2^(1/2) + 2^(1/3) = r with r being a rational number

2^(1/2) = r - 2^(1/3) then square both sides

2 = r^(2) - 2r(2)^(1/2) + 4^(1/3)

2r(2)^(1/2) = r^(2) + 4^(1/3) -2

2^(1/2) = [r^2 + 4^1/3 -2 ]/2r. Here is my problem, how can I make the RHS rational?

Re: Prove (2^(1/2)) + (2^(1/3)) is irrational

Hey dave52.

Square both sides and show that 4^(1/3) is irrational and since r^2 - 2 is also rational and irrational + rational = rational, then you are done.

Re: Prove (2^(1/2)) + (2^(1/3)) is irrational

Quote:

Originally Posted by

**dave52** This is what I have

2^(1/2) + 2^(1/3) = r with r being a rational number

2^(1/2) = r - 2^(1/3) then square both sides

2 = r^(2) - 2r(2)^(1/2) + 4^(1/3)

2r(2)^(1/2) = r^(2) + 4^(1/3) -2

2^(1/2) = [r^2 + 4^1/3 -2 ]/2r. Here is my problem, how can I make the RHS rational?

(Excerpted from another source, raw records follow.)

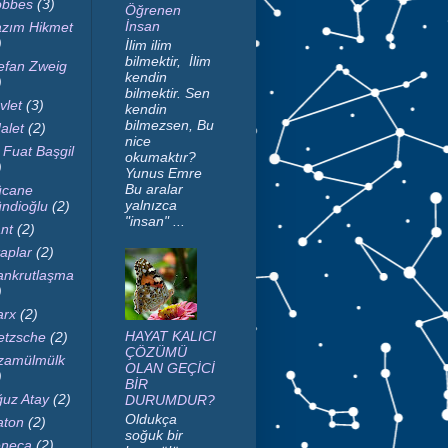
bbes
(3)
Öğrenen
İnsan
zım Hikmet
)
İlim ilim
bilmektir, İlim
efan Zweig
kendin
)
bilmektir. Sen
vlet
(3)
kendin
bilmezsen, Bu
alet
(2)
nice
i Fuat Başgil
okumaktır?
)
Yunus Emre
Bu aralar
cane
yalnızca
ndioğlu
(2)
"insan" ...
nt
(2)
taplar
(2)
nkrutlaşma
)
rx
(2)
HAYAT KALICI
etzsche
(2)
ÇÖZÜMÜ
zamülmülk
OLAN GEÇİCİ
)
BİR
uz Atay
(2)
DURUMDUR?
Oldukça
aton
(2)
soğuk bir
neca
(2)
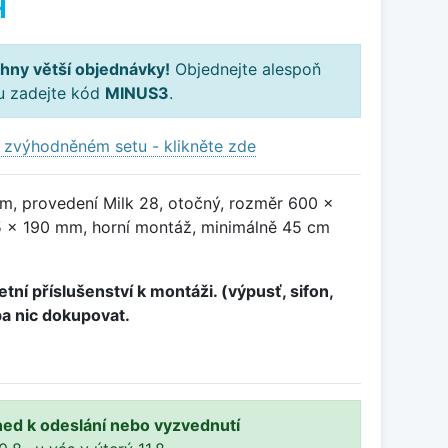
H
hny větší objednávky!
Objednejte alespoň
ku zadejte kód
MINUS3
.
 zvýhodněném setu - klikněte zde
m, provedení Milk 28, otočný, rozměr 600 x
 x 190 mm, horní montáž, minimálně 45 cm
tní příslušenství k montáži. (výpusť, sifon,
ba nic dokupovat.
ned k odeslání nebo vyzvednutí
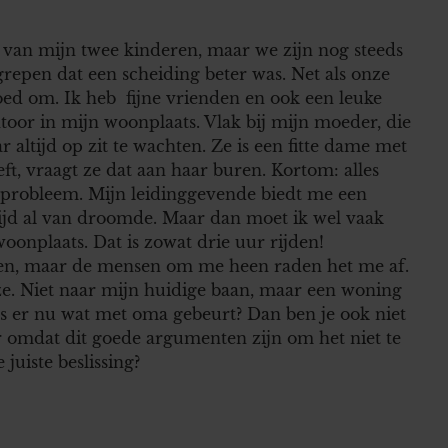
r van mijn twee kinderen, maar we zijn nog steeds
repen dat een scheiding beter was. Net als onze
oed om. Ik heb
fijne vrienden en ook een leuke
ntoor in mijn woonplaats. Vlak bij mijn moeder, die
 altijd op zit te wachten. Ze is een fitte dame met
eft, vraagt ze dat aan haar buren. Kortom: alles
xeprobleem. Mijn leidinggevende biedt me een
ijd al van droomde. Maar dan moet ik wel vaak
oonplaats. Dat is zowat drie uur rijden!
 open, maar de mensen om me heen raden het me af.
n ze. Niet naar mijn huidige baan, maar een woning
ls er nu wat met oma gebeurt? Dan ben je ook niet
er omdat dit goede argumenten zijn om het niet te
juiste beslissing?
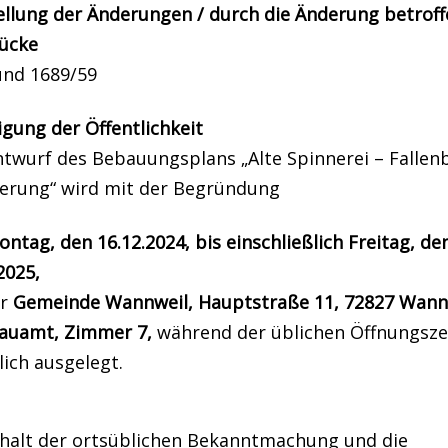
ellung der Änderungen / durch die Änderung betrof
tücke
und 1689/59
igung der Öffentlichkeit
ntwurf des Bebauungsplans „Alte Spinnerei – Fallen
derung“ wird mit der Begründung
ntag, den 16.12.2024, bis einschließlich Freitag, de
2025,
er
Gemeinde Wannweil, Hauptstraße 11, 72827 Wann
auamt, Zimmer 7,
während der üblichen Öffnungsze
lich ausgelegt.
nhalt der ortsüblichen Bekanntmachung und die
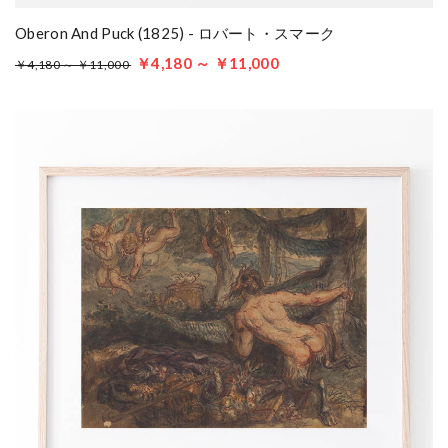
Oberon And Puck (1825) - ロバート・スマーク
￥4,180 ～ ￥11,000
￥4,180 ～ ￥11,000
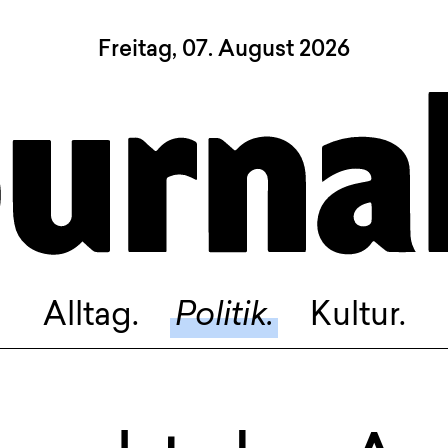
Freitag, 07. August 2026
Sagt, was Bern bewegt
Alltag.
Politik.
Kultur.
Blog.
Dossier.
Suche.
Alltag.
Politik.
Kultur.
INSTAGRAM
FACEBOOK
BLUESKY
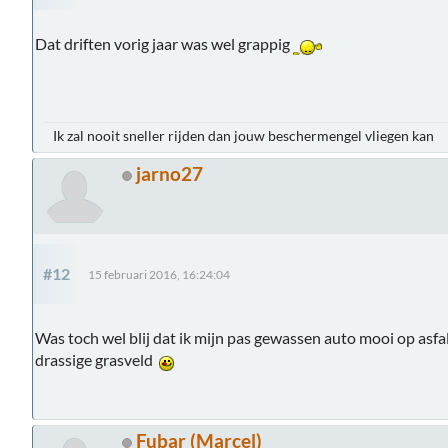
Dat driften vorig jaar was wel grappig
Ik zal nooit sneller rijden dan jouw beschermengel vliegen kan
jarno27
#12
15 februari 2016, 16:24:04
Was toch wel blij dat ik mijn pas gewassen auto mooi op asfal
drassige grasveld
Fubar (Marcel)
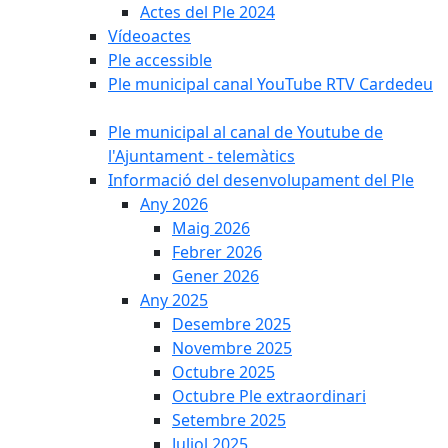
Actes del Ple 2024
Vídeoactes
Ple accessible
Ple municipal canal YouTube RTV Cardedeu
Ple municipal al canal de Youtube de
l'Ajuntament - telemàtics
Informació del desenvolupament del Ple
Any 2026
Maig 2026
Febrer 2026
Gener 2026
Any 2025
Desembre 2025
Novembre 2025
Octubre 2025
Octubre Ple extraordinari
Setembre 2025
Juliol 2025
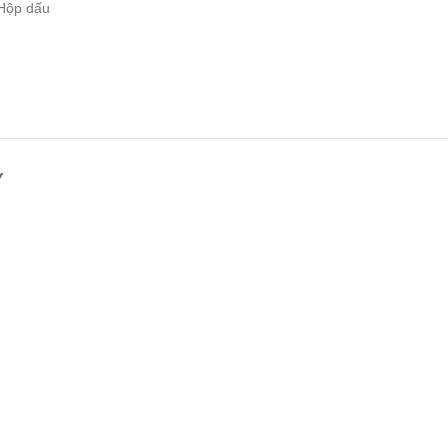
 Hộp dấu
Y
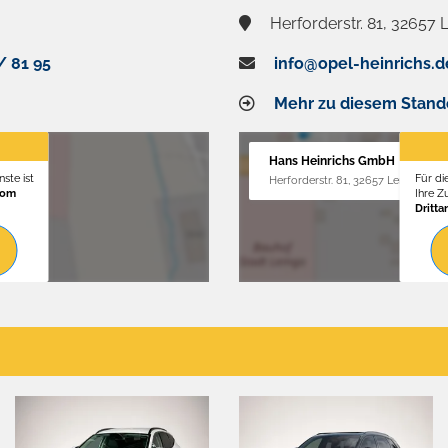
Herforderstr. 81, 32657
/ 81 95
info@opel-heinrichs.d
Mehr zu diesem Stand
Hans Heinrichs GmbH
ste ist
Für di
Herforderstr. 81, 32657 Lemgo
vom
Ihre 
Dritta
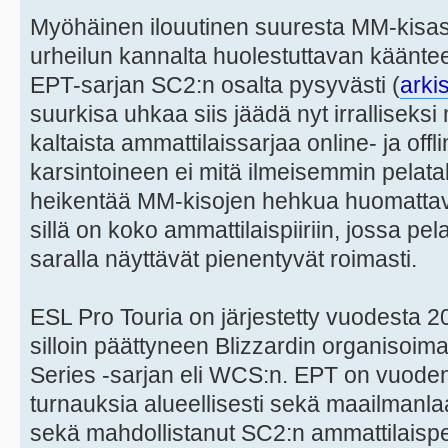
Myöhäinen ilouutinen suuresta MM-kisast
urheilun kannalta huolestuttavan käänte
EPT-sarjan SC2:n osalta pysyvästi (
arki
suurkisa uhkaa siis jäädä nyt irralliseksi
kaltaista ammattilaissarjaa online- ja offl
karsintoineen ei mitä ilmeisemmin pelat
heikentää MM-kisojen hehkua huomattava
sillä on koko ammattilaispiiriin, jossa pe
saralla näyttävät pienentyvät roimasti.
ESL Pro Touria on järjestetty vuodesta 2
silloin päättyneen Blizzardin organiso
Series -sarjan eli WCS:n. EPT on vuoden
turnauksia alueellisesti sekä maailmanlaaj
sekä mahdollistanut SC2:n ammattilaispe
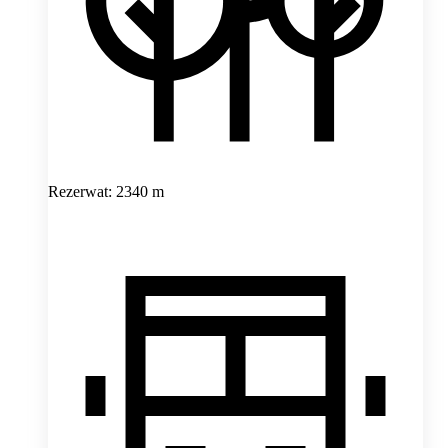
Rezerwat: 2340 m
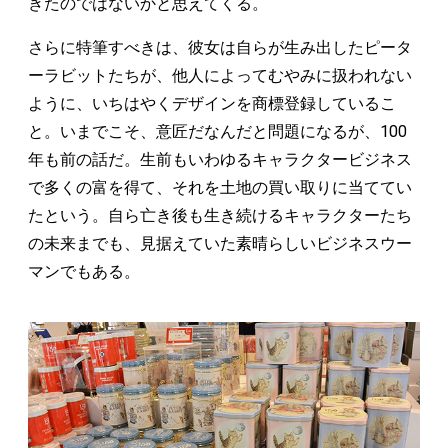
きたのではないかと思えてくる。
さらに特筆すべきは、彼女は自らが生み出したピータ
ーラビットたちが、他人によってむやみに扱われない
ように、いちはやくデザインを商標登録しているこ
と。いまでこそ、意匠だなんだと問題になるが、100
年も前の話だ。生前もいわゆるキャラクタービジネス
で多くの富を得て、それを土地の買い取りに当ててい
たという。自ら亡き後も生き続けるキャラクターたち
の未来までも、見据えていた素晴らしいビジネスウー
マンでもある。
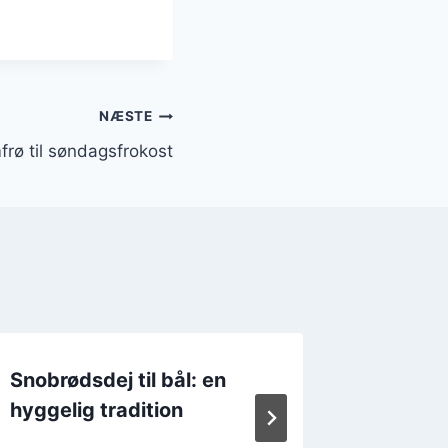
NÆSTE
ø til søndagsfrokost
Snobrødsdej til bål: en
Snobrø
hyggelig tradition
karde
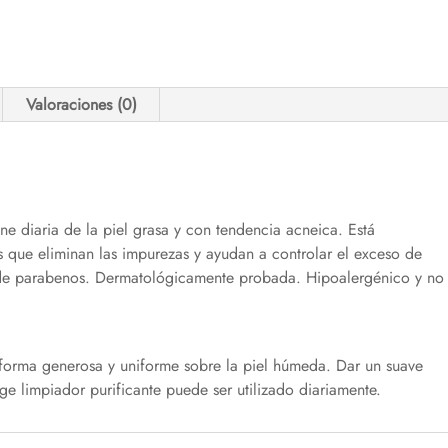
Valoraciones (0)
ne diaria de la piel grasa y con tendencia acneica. Está
 que eliminan las impurezas y ayudan a controlar el exceso de
e de parabenos. Dermatológicamente probada. Hipoalergénico y no
forma generosa y uniforme sobre la piel húmeda. Dar un suave
 limpiador purificante puede ser utilizado diariamente.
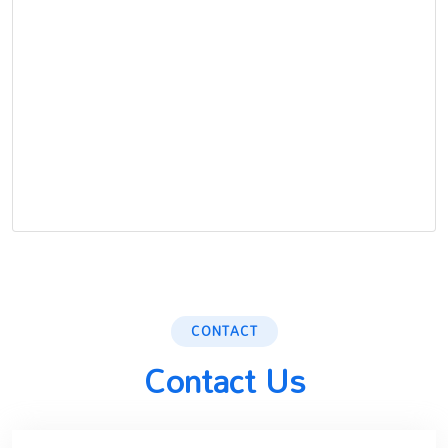
CONTACT
Contact Us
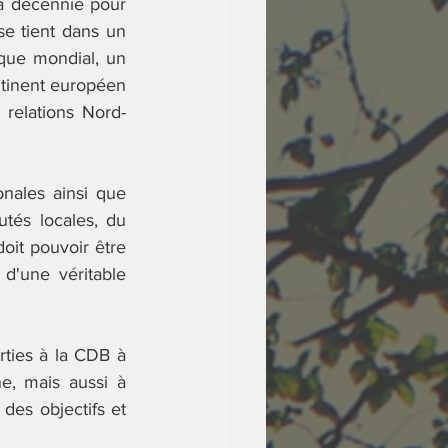
a décennie pour 
e tient dans un 
ue mondial, un 
ntinent européen 
relations Nord-
nales ainsi que 
tés locales, du 
it pouvoir être 
 d'une véritable 
ties à la CDB à 
e, mais aussi à 
des objectifs et 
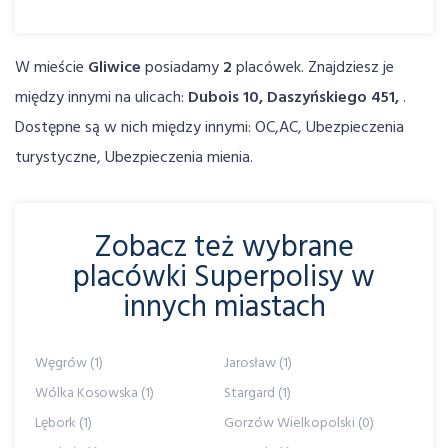
W mieście
Gliwice
posiadamy
2
placówek. Znajdziesz je
między innymi na ulicach:
Dubois 10, Daszyńskiego 451,
.
Dostępne są w nich między innymi: OC,AC, Ubezpieczenia
turystyczne, Ubezpieczenia mienia.
Zobacz też wybrane
placówki Superpolisy w
innych miastach
Węgrów (1)
Jarosław (1)
Wólka Kosowska (1)
Stargard (1)
Lębork (1)
Gorzów Wielkopolski (0)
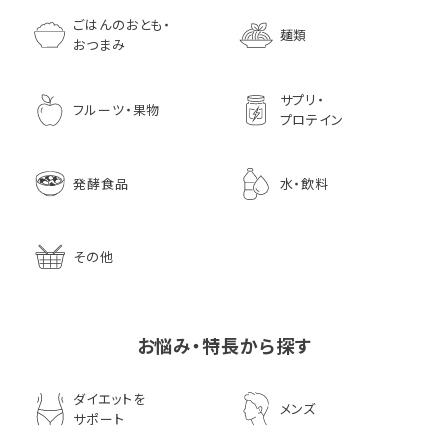
ごはんのおとも・
麺類
おつまみ
サプリ・
フルーツ・果物
プロテイン
発酵食品
水・飲料
その他
お悩み・特長から探す
ダイエットを
メンズ
サポート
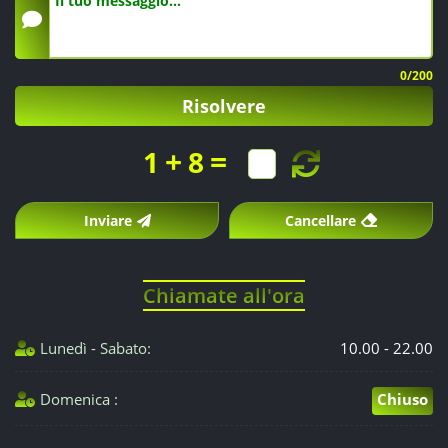
0
/200
Risolvere
+
=
1
8
Inviare
Cancellare
Chiamate all'ora
Lunedì - Sabato:
10.00 - 22.00
Domenica :
Chiuso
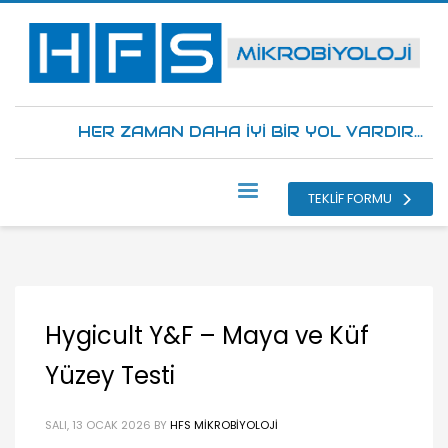
HER ZAMAN DAHA İYİ BİR YOL VARDIR...
TEKLİF FORMU
Hygicult Y&F – Maya ve Küf
Yüzey Testi
SALI, 13 OCAK 2026
BY
HFS MIKROBIYOLOJI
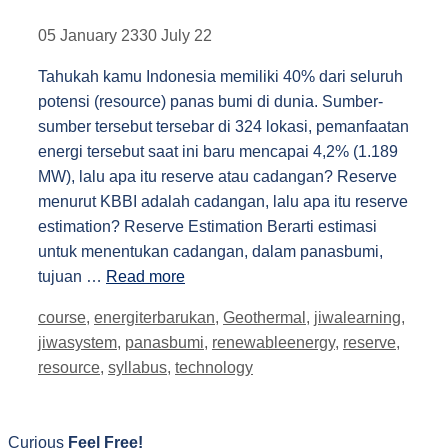
05 January 23
30 July 22
Tahukah kamu Indonesia memiliki 40% dari seluruh
potensi (resource) panas bumi di dunia. Sumber-
sumber tersebut tersebar di 324 lokasi, pemanfaatan
energi tersebut saat ini baru mencapai 4,2% (1.189
MW), lalu apa itu reserve atau cadangan? Reserve
menurut KBBI adalah cadangan, lalu apa itu reserve
estimation? Reserve Estimation Berarti estimasi
untuk menentukan cadangan, dalam panasbumi,
tujuan …
Read more
Tags
course
,
energiterbarukan
,
Geothermal
,
jiwalearning
,
jiwasystem
,
panasbumi
,
renewableenergy
,
reserve
,
resource
,
syllabus
,
technology
Curious
Feel Free!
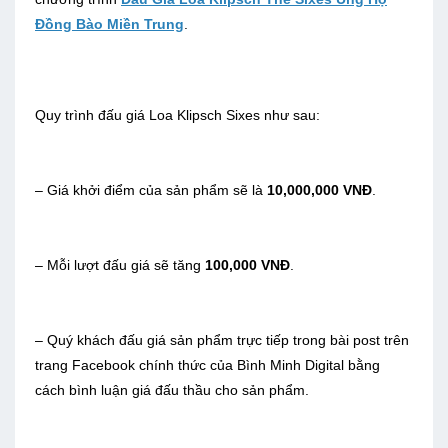
Đồng Bào Miền Trung
.
Quy trình đấu giá Loa Klipsch Sixes như sau:
– Giá khởi điểm của sản phẩm sẽ là
10,000,000 VNĐ
.
– Mỗi lượt đấu giá sẽ tăng
100,000 VNĐ
.
– Quý khách đấu giá sản phẩm trực tiếp trong bài post trên
trang Facebook chính thức của Bình Minh Digital bằng
cách bình luận giá đấu thầu cho sản phẩm.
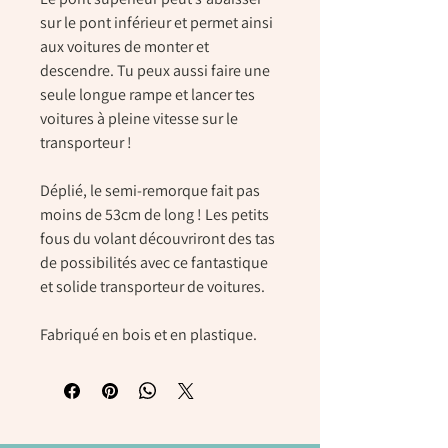
sur le pont inférieur et permet ainsi
aux voitures de monter et
descendre. Tu peux aussi faire une
seule longue rampe et lancer tes
voitures à pleine vitesse sur le
transporteur !
Déplié, le semi-remorque fait pas
moins de 53cm de long ! Les petits
fous du volant découvriront des tas
de possibilités avec ce fantastique
et solide transporteur de voitures.
Fabriqué en bois et en plastique.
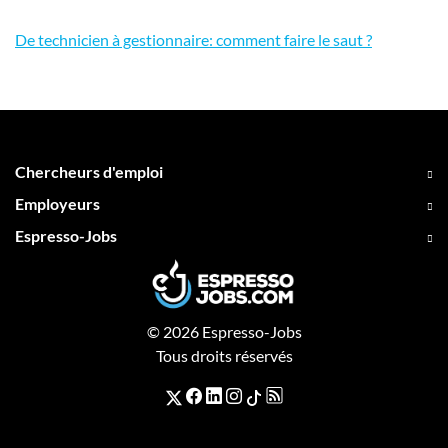
De technicien à gestionnaire: comment faire le saut ?
Chercheurs d'emploi
Employeurs
Espresso-Jobs
© 2026 Espresso-Jobs
Tous droits réservés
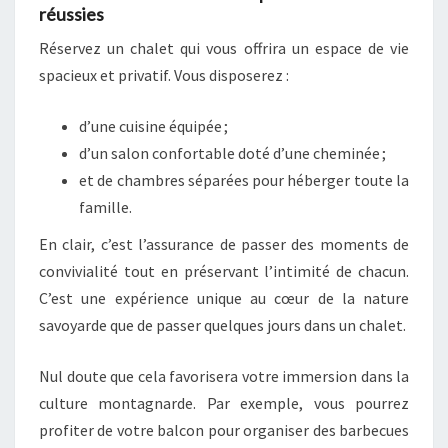
réussies
Réservez un chalet qui vous offrira un espace de vie
spacieux et privatif. Vous disposerez :
d’une cuisine équipée ;
d’un salon confortable doté d’une cheminée ;
et de chambres séparées pour héberger toute la
famille.
En clair, c’est l’assurance de passer des moments de
convivialité tout en préservant l’intimité de chacun.
C’est une expérience unique au cœur de la nature
savoyarde que de passer quelques jours dans un chalet.
Nul doute que cela favorisera votre immersion dans la
culture montagnarde. Par exemple, vous pourrez
profiter de votre balcon pour organiser des barbecues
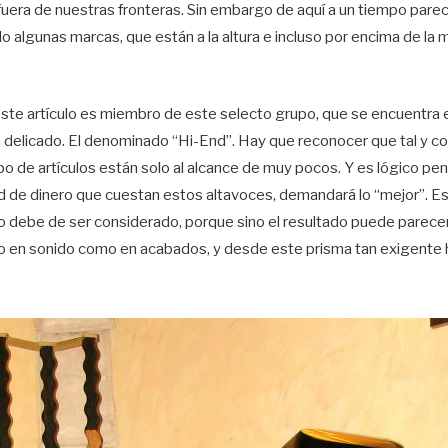
za fuera de nuestras fronteras. Sin embargo de aquí a un tiempo par
ido algunas marcas, que están a la altura e incluso por encima de la
e este artículo es miembro de este selecto grupo, que se encuentr
delicado. El denominado “Hi-End”. Hay que reconocer que tal y co
po de artículos están solo al alcance de muy pocos. Y es lógico pe
ad de dinero que cuestan estos altavoces, demandará lo “mejor”. E
lo debe de ser considerado, porque sino el resultado puede parece
 en sonido como en acabados, y desde este prisma tan exigente h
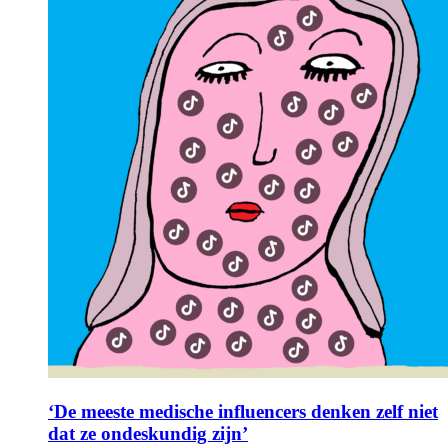
‘De meeste medische influencers denken zelf niet
dat ze ondeskundig zijn’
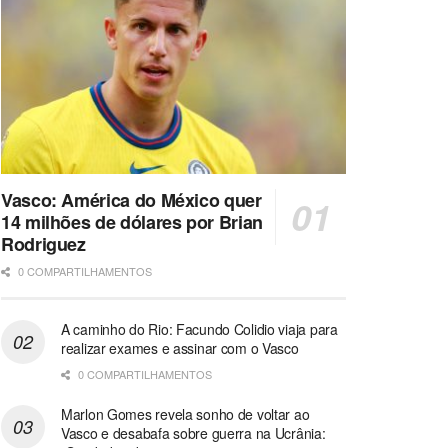
Vasco: América do México quer
14 milhões de dólares por Brian
Rodriguez
0 COMPARTILHAMENTOS
A caminho do Rio: Facundo Colidio viaja para
realizar exames e assinar com o Vasco
0 COMPARTILHAMENTOS
Marlon Gomes revela sonho de voltar ao
Vasco e desabafa sobre guerra na Ucrânia:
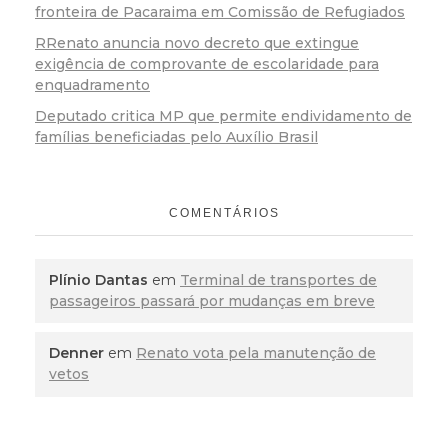
fronteira de Pacaraima em Comissão de Refugiados
RRenato anuncia novo decreto que extingue
exigência de comprovante de escolaridade para
enquadramento
Deputado critica MP que permite endividamento de
famílias beneficiadas pelo Auxílio Brasil
COMENTÁRIOS
Plínio Dantas
em
Terminal de transportes de
passageiros passará por mudanças em breve
Denner
em
Renato vota pela manutenção de
vetos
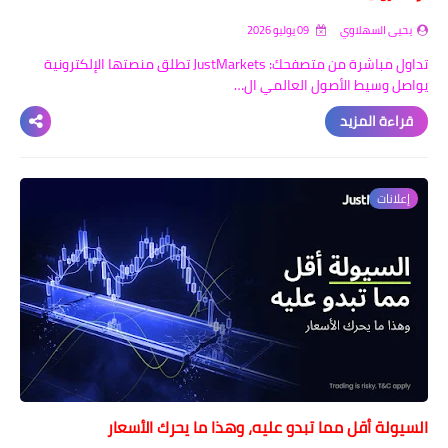
يحيى السهلاوي
09 يوليو 2026
تداول مباشرة من متصفحك: JustMarkets تطلق منصتها الإلكترونية
يواصل وسيط الأصول العالمي ال…
قراءة المزيد
إعلانات
السيولة أقل مما تبدو عليه، وهذا ما يحرك الأسعار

You have a typo in the third line. You want

2 = r^(2) - 2r(2)^**(1/3)** + 4^(1/3)

I would suggest however that you put the $\displaystyle 2^{\frac13}$ on the left-hand side and cube it:

$\displaystyle 2^{\frac13}=r-2^{\frac12}$

$\displaystyle 2=r^3+6r-(3r^2+2)\sqrt2$

Now it’s easy to see the required contradiction that $\displaystyle \sqrt2$ is rational.